Cut Ultra-Processed Foods, Double Your Weight Loss?
- Beth Kitchin PhD RDN 
- Aug 17
- 3 min read
Updated: Aug 17

This was just one of many headlines that hit the health news last week. Here's the CNN Headline: Eating Minimally Processed Meals Doubles Weight Loss Even When Ultra-processed Foods are Healthy, Study Finds
Doubling? That sounds Amazing! Huge! We should ban UPF’s and everyone will lose weight! But wait a minute. What does doubling the weight loss mean? This “doubling” is deceptive. Over the course of the 8-week study, the people on the minimally processed diet lost 2% of their body weight. The people on the healthy ultra-processed diet lost 1% of their body weight. So, let’s say the average weight going into the study was 200 pounds. That’s 4 versus 2 pounds. 4% is double 2%. So, it’s technically accurate but it’s leaving out the true meaning.
As with many click-bait headlines, you must read the whole article to, maybe, get the whole truth. The rest of the article from CNN does a good job of laying out all the details and nuances of this study. But you’ve got to read past the headline.

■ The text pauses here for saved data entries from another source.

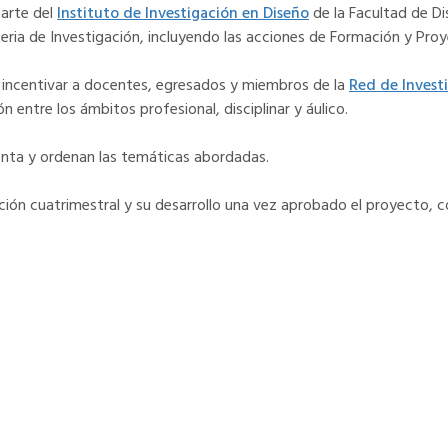
arte del
Instituto de Investigación en Diseño
de la Facultad de Di
eria de Investigación, incluyendo las acciones de Formación y Proy
l incentivar a docentes, egresados y miembros de la
Red de Invest
 entre los ámbitos profesional, disciplinar y áulico.
enta y ordenan las temáticas abordadas.
ción cuatrimestral y su desarrollo una vez aprobado el proyecto, c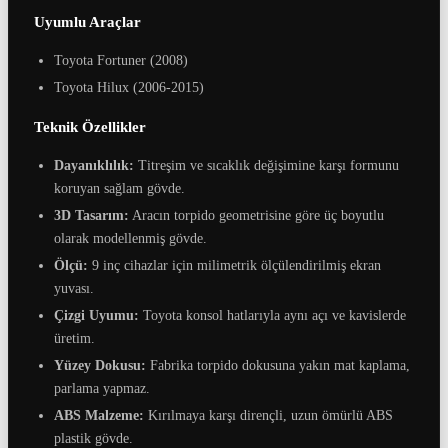
Uyumlu Araçlar
Toyota Fortuner (2008)
Toyota Hilux (2006-2015)
Teknik Özellikler
Dayanıklılık:
Titreşim ve sıcaklık değişimine karşı formunu
koruyan sağlam gövde.
3D Tasarım:
Aracın torpido geometrisine göre üç boyutlu
olarak modellenmiş gövde.
Ölçü:
9 inç cihazlar için milimetrik ölçülendirilmiş ekran
yuvası.
Çizgi Uyumu:
Toyota konsol hatlarıyla aynı açı ve kavislerde
üretim.
Yüzey Dokusu:
Fabrika torpido dokusuna yakın mat kaplama,
parlama yapmaz.
ABS Malzeme:
Kırılmaya karşı dirençli, uzun ömürlü ABS
plastik gövde.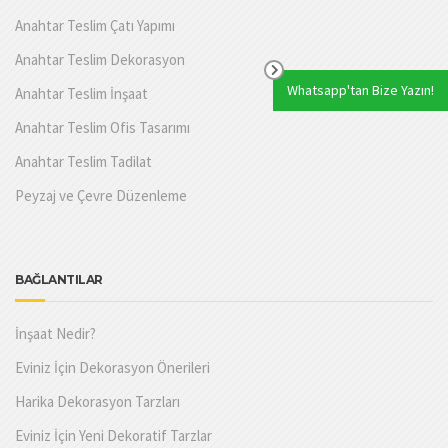
Anahtar Teslim Çatı Yapımı
Anahtar Teslim Dekorasyon
Whatsapp'tan Bize Yazın!
Anahtar Teslim İnşaat
Anahtar Teslim Ofis Tasarımı
Anahtar Teslim Tadilat
Peyzaj ve Çevre Düzenleme
BAĞLANTILAR
İnşaat Nedir?
Eviniz İçin Dekorasyon Önerileri
Harika Dekorasyon Tarzları
Eviniz İçin Yeni Dekoratif Tarzlar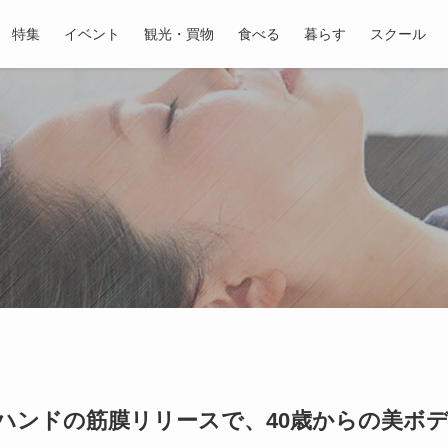
特集
イベント
観光・買物
食べる
暮らす
スクール
｜
ハンドの筋膜リリースで、40歳からの美ボ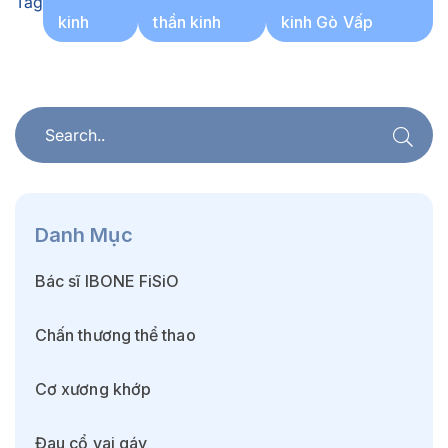
Tag
kinh
thần kinh
kinh Gò Vấp
Danh Mục
Bác sĩ IBONE FiSiO
Chấn thương thể thao
Cơ xương khớp
Đau cổ vai gáy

If you read several paragraphs into this CNN headline, you’ll get a clearer picture of the whole truth: The weight loss from minimally processed food in the new study was modest — only 2% of the person’s baseline weight, said study first author Samuel Dicken, a research fellow at the department of behavioral science and health and the Centre for Obesity Research at University College London.
But let’s give credit where credit is due. This was a well-designed study – a randomized controlled trial. It’s a much stronger design than what you typically see in nutrition research. And, the study was short – just 8 weeks. So that minor differences in actual weight loss could be higher and more meaningful over time. Both diets had to follow the UK’s Eatwell Guide. The people in the study were given meals and snacks over the course of the study.
One of the most interesting findings is that the people on the healthy ultra-processed diet didn’t gain weight – and in fact lost some. They ate 120 fewer calories a day, thus losing a small amount of weight. People on the minimally processed diet, however, ate 290 fewer calories a day, thus losing even more weight and some body fat as well.
What I Can Honestly Tell You About Ultra-Processed Foods:
The Classification System is Faulty
o Foods are classified solely based on their level of processing.
o Nutrient Content is not considered.
o So, foods like whole grain commercial breads and vanilla yogurt are classified as UPF’s.
o We do not have a clear, understandable definition of UPF’s.
o Some UPF’s are high in key nutrients like fiber, vitamins, and minerals. UPF’s are Convenient
o Convenience is a major factor in many people’s food choices.
UPF’s Taste Good
o   They’re high in fat, sugar, salt, and low in fiber, so they are tasty! You remember that old potato chip slogan? You Can't Eat Just One! 
People are More Likely to Overeat UPF’s
o One study (a well-done, tightly controlled study) showed that when given a diet high in UPF’s, people ate 500 calories a day more than people on a minimally processed diet.
The Bottom Line? Reducing UPF’s is a good idea and good for your health. But, I recommend choosing foods based on their nutrient profile and quality rather than level of processing. We'll talk about what some of those key nutrients are in the coming weeks!